Ausgewählter Text ▸
►

# Als Client mysql DB anlegen



## mare (18. Mai 2011)

Hallo,

Wir haben 2 Mysqlserver. Als Admin bekommt man ja die Wahl wohin die DB soll. Aber als Client fehlt dieses Feld und die DB liegt dann auf "keinem" Server ?!

(Muß aber gestehen, dass ich mit der Version noch nicht ganz up to date bin.) Wenn das Problem inzwischen gefixt ist umso besser.


----------



## Till (18. Mai 2011)

Auf der "Limits" Reiterkarte des Kunden kannst Du den mysql Server für neue Kundendatenbanken festlegen. Funktioniert so wie bei Web- und Mailserver auch.


----------



## mare (18. Mai 2011)

Das stand nichts drin da ich die Kunden ja eingelesen habe. 
Muß ich also nochmal durchgehen und die Defaultserver hinterlegen.

Danke.


----------



## Till (18. Mai 2011)

Es sollte ausreichen wenn Du das per sql update statement für alle Einträge in der client Tabelle machst.


----------



## mare (18. Mai 2011)

Danke für die Info.

Das Problem ist nur, dass die Kunden ja auf die Server verstreut sind und so ein Table Update nicht ganz einfach ist.

Ich schau mal ...


----------

◄

Bereitgestelltes Material ▸

►

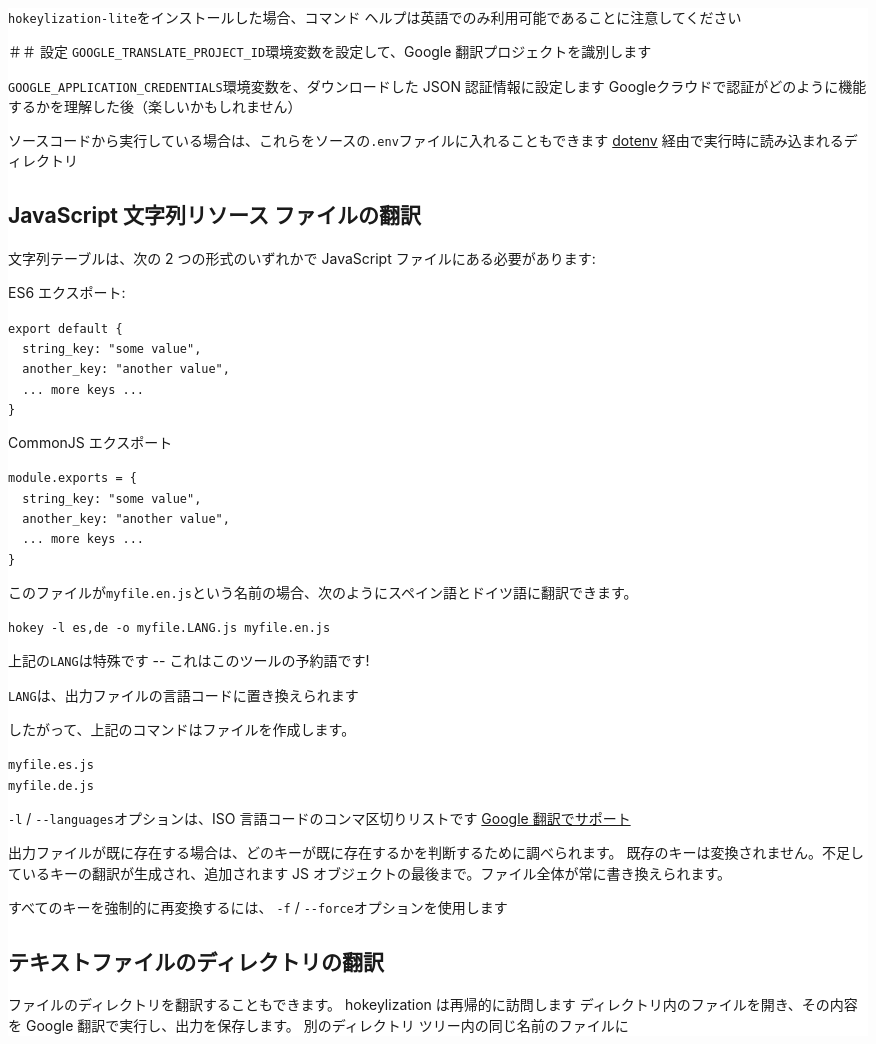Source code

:  `hokeylization-lite`をインストールした場合、コマンド ヘルプは英語でのみ利用可能であることに注意してください

＃＃ 設定
`GOOGLE_TRANSLATE_PROJECT_ID`環境変数を設定して、Google 翻訳プロジェクトを識別します

`GOOGLE_APPLICATION_CREDENTIALS`環境変数を、ダウンロードした JSON 認証情報に設定します
Googleクラウドで認証がどのように機能するかを理解した後（楽しいかもしれません）

ソースコードから実行している場合は、これらをソースの`.env`ファイルに入れることもできます
[dotenv](https://www.npmjs.com/package/dotenv) 経由で実行時に読み込まれるディレクトリ

## JavaScript 文字列リソース ファイルの翻訳
文字列テーブルは、次の 2 つの形式のいずれかで JavaScript ファイルにある必要があります:

 ES6 エクスポート:

    export default {
      string_key: "some value",
      another_key: "another value",
      ... more keys ...
    }

 CommonJS エクスポート

    module.exports = {
      string_key: "some value",
      another_key: "another value",
      ... more keys ...
    }

このファイルが`myfile.en.js`という名前の場合、次のようにスペイン語とドイツ語に翻訳できます。

    hokey -l es,de -o myfile.LANG.js myfile.en.js

上記の`LANG`は特殊です -- これはこのツールの予約語です!

 `LANG`は、出力ファイルの言語コードに置き換えられます

したがって、上記のコマンドはファイルを作成します。

    myfile.es.js
    myfile.de.js

 `-l` / `--languages`オプションは、ISO 言語コードのコンマ区切りリストです
[Google 翻訳でサポート](https://cloud.google.com/translate/docs/languages)

出力ファイルが既に存在する場合は、どのキーが既に存在するかを判断するために調べられます。
既存のキーは変換されません。不足しているキーの翻訳が生成され、追加されます
JS オブジェクトの最後まで。ファイル全体が常に書き換えられます。

すべてのキーを強制的に再変換するには、 `-f` / `--force`オプションを使用します

## テキストファイルのディレクトリの翻訳
ファイルのディレクトリを翻訳することもできます。 hokeylization は再帰的に訪問します
ディレクトリ内のファイルを開き、その内容を Google 翻訳で実行し、出力を保存します。
別のディレクトリ ツリー内の同じ名前のファイルに
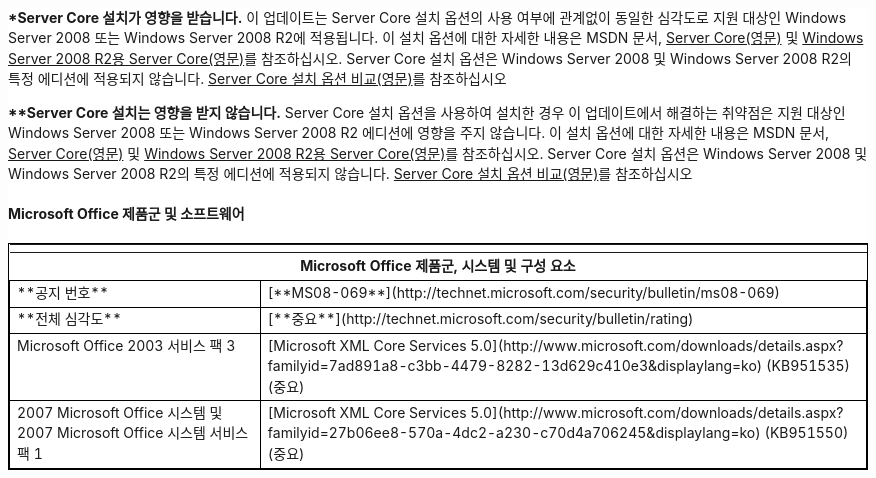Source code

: **\*Server Core 설치가 영향을 받습니다.** 이 업데이트는 Server Core 설치 옵션의 사용 여부에 관계없이 동일한 심각도로 지원 대상인 Windows Server 2008 또는 Windows Server 2008 R2에 적용됩니다. 이 설치 옵션에 대한 자세한 내용은 MSDN 문서, [Server Core(영문)](http://msdn.microsoft.com/en-us/library/ms723891(vs.85).aspx) 및 [Windows Server 2008 R2용 Server Core(영문)](http://msdn.microsoft.com/en-us/library/ee391631(vs.85).aspx)를 참조하십시오. Server Core 설치 옵션은 Windows Server 2008 및 Windows Server 2008 R2의 특정 에디션에 적용되지 않습니다. [Server Core 설치 옵션 비교(영문)](http://www.microsoft.com/windowsserver2008/en/us/compare-core-installation.aspx)를 참조하십시오

**\*\*Server Core 설치는 영향을 받지 않습니다.** Server Core 설치 옵션을 사용하여 설치한 경우 이 업데이트에서 해결하는 취약점은 지원 대상인 Windows Server 2008 또는 Windows Server 2008 R2 에디션에 영향을 주지 않습니다. 이 설치 옵션에 대한 자세한 내용은 MSDN 문서, [Server Core(영문)](http://msdn.microsoft.com/en-us/library/ms723891(vs.85).aspx) 및 [Windows Server 2008 R2용 Server Core(영문)](http://msdn.microsoft.com/en-us/library/ee391631(vs.85).aspx)를 참조하십시오. Server Core 설치 옵션은 Windows Server 2008 및 Windows Server 2008 R2의 특정 에디션에 적용되지 않습니다. [Server Core 설치 옵션 비교(영문)](http://www.microsoft.com/windowsserver2008/en/us/compare-core-installation.aspx)를 참조하십시오

#### Microsoft Office 제품군 및 소프트웨어

 
<table style="border:1px solid black;">
<tr class="thead">
<th>
</th>
<th>
</th>
</tr>
<tr>
<th colspan="2">
Microsoft Office 제품군, 시스템 및 구성 요소
</th>
</tr>
<tr>
<td style="border:1px solid black;">
**공지 번호**
</td>
<td style="border:1px solid black;">
[**MS08-069**](http://technet.microsoft.com/security/bulletin/ms08-069)
</td>
</tr>
<tr class="alternateRow">
<td style="border:1px solid black;">
**전체 심각도**
</td>
<td style="border:1px solid black;">
[**중요**](http://technet.microsoft.com/security/bulletin/rating)
</td>
</tr>
<tr>
<td style="border:1px solid black;">
Microsoft Office 2003 서비스 팩 3
</td>
<td style="border:1px solid black;">
[Microsoft XML Core Services 5.0](http://www.microsoft.com/downloads/details.aspx?familyid=7ad891a8-c3bb-4479-8282-13d629c410e3&displaylang=ko)  
(KB951535)  
(중요)
</td>
</tr>
<tr class="alternateRow">
<td style="border:1px solid black;">
2007 Microsoft Office 시스템 및 2007 Microsoft Office 시스템 서비스 팩 1
</td>
<td style="border:1px solid black;">
[Microsoft XML Core Services 5.0](http://www.microsoft.com/downloads/details.aspx?familyid=27b06ee8-570a-4dc2-a230-c70d4a706245&displaylang=ko)  
(KB951550)  
(중요)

◄

Zu bearbeiten ▸
a – Auf welcher Reiterkarte des Kunden lässt sich laut dem Forenthread der MySQL-Server für neue Kundendatenbanken festlegen?
b – Gib aus dem Forenthread den Abschnitt von „# Als Client“ bis einschließlich „ist umso besser.“ wörtlich wieder.
Die Einträge stehen in keinem Zusammenhang mit dem Forenthread.

Ergebnisse der Reihe nach ▸
a – Auf der Reiterkarte „Limits“.

b –
# Als Client mysql DB anlegen



## mare (18. Mai 2011)

Hallo,

Wir haben 2 Mysqlserver. Als Admin bekommt man ja die Wahl wohin die DB soll. Aber als Client fehlt dieses Feld und die DB liegt dann auf "keinem" Server ?!

(Muß aber gestehen, dass ich mit der Version noch nicht ganz up to date bin.) Wenn das Problem inzwischen gefixt ist umso besser.